Bookmark and Share

Notice: On March 31, it was announced that Statalist is moving from an email list to a forum. The old list will shut down on April 23, and its replacement, statalist.org is already up and running.


[Date Prev][Date Next][Thread Prev][Thread Next][Date Index][Thread Index]

RE: st: how to index regressions inside a foreach loop in order to avoid writing over the estimates


From   "Jesper Lindhardsen" <JESLIN01@geh.regionh.dk>
To   <statalist@hsphsun2.harvard.edu>
Subject   RE: st: how to index regressions inside a foreach loop in order to avoid writing over the estimates
Date   Fri, 14 Oct 2011 11:11:47 +0200

Hi There,

I must say I agree with Nick on the reasons for doing this, unless it is just a way to "explore" data.
But for what its worth, try (and expand on) the code below. It is a crude way, but it gets you there.
It requires the -estout- userwritten package.



clear all

sysuse auto

est clear

foreach var of varlist price - trunk  {
	
	qui reg weight length `var'

	qui estout, c(p) keep(`var')

	qui matrix A=r(coefs)
	
	if A[1,1]<0.1 {

		di "`var'   p=" A[1,1]
				
		}

}


HTH, 

Jesper



-----Original Message-----
From: owner-statalist@hsphsun2.harvard.edu [mailto:owner-statalist@hsphsun2.harvard.edu] On Behalf Of Nick Cox
Sent: 14 October 2011 10:45
To: statalist@hsphsun2.harvard.edu
Subject: Re: st: how to index regressions inside a foreach loop in order to avoid writing over the estimates

I'd advise strongly against this for several reasons. Here are some of them.

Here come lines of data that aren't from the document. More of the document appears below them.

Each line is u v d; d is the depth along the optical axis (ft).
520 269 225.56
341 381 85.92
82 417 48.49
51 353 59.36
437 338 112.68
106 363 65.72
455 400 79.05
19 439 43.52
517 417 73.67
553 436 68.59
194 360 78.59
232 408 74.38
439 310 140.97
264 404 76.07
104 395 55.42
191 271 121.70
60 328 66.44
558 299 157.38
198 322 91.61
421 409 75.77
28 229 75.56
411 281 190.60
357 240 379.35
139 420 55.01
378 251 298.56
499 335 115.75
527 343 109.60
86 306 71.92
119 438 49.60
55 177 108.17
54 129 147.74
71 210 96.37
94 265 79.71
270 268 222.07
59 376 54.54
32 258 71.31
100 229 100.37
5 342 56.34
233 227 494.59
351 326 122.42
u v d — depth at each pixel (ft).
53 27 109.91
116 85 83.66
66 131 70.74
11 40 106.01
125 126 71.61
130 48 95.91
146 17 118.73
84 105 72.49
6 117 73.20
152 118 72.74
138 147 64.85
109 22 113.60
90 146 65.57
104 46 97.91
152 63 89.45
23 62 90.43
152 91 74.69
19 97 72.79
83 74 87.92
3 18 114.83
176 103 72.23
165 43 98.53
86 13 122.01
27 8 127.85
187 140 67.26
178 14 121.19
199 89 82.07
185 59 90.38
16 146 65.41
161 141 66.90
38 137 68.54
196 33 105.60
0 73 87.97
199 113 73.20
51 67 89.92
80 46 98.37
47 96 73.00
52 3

1. This is mixing crude and subtle in a strange way. You have
subject-matter (perhaps theory-guided) thinking telling you that some
confounders deserve to be in the model, but otherwise it appears that
you are going to let significance tests do all the work of deciding
what else should be in the model or what is worth thinking about. Many
people do that, but many disapprove too.

2. Multiple tests at the same critical level have shifted your real
critical level in a way that is difficult to handle. This divides up
any field from people who don't care much to those who have a strong
belief that not confronting this is a major technical error. The
problem goes under different names in different literatures.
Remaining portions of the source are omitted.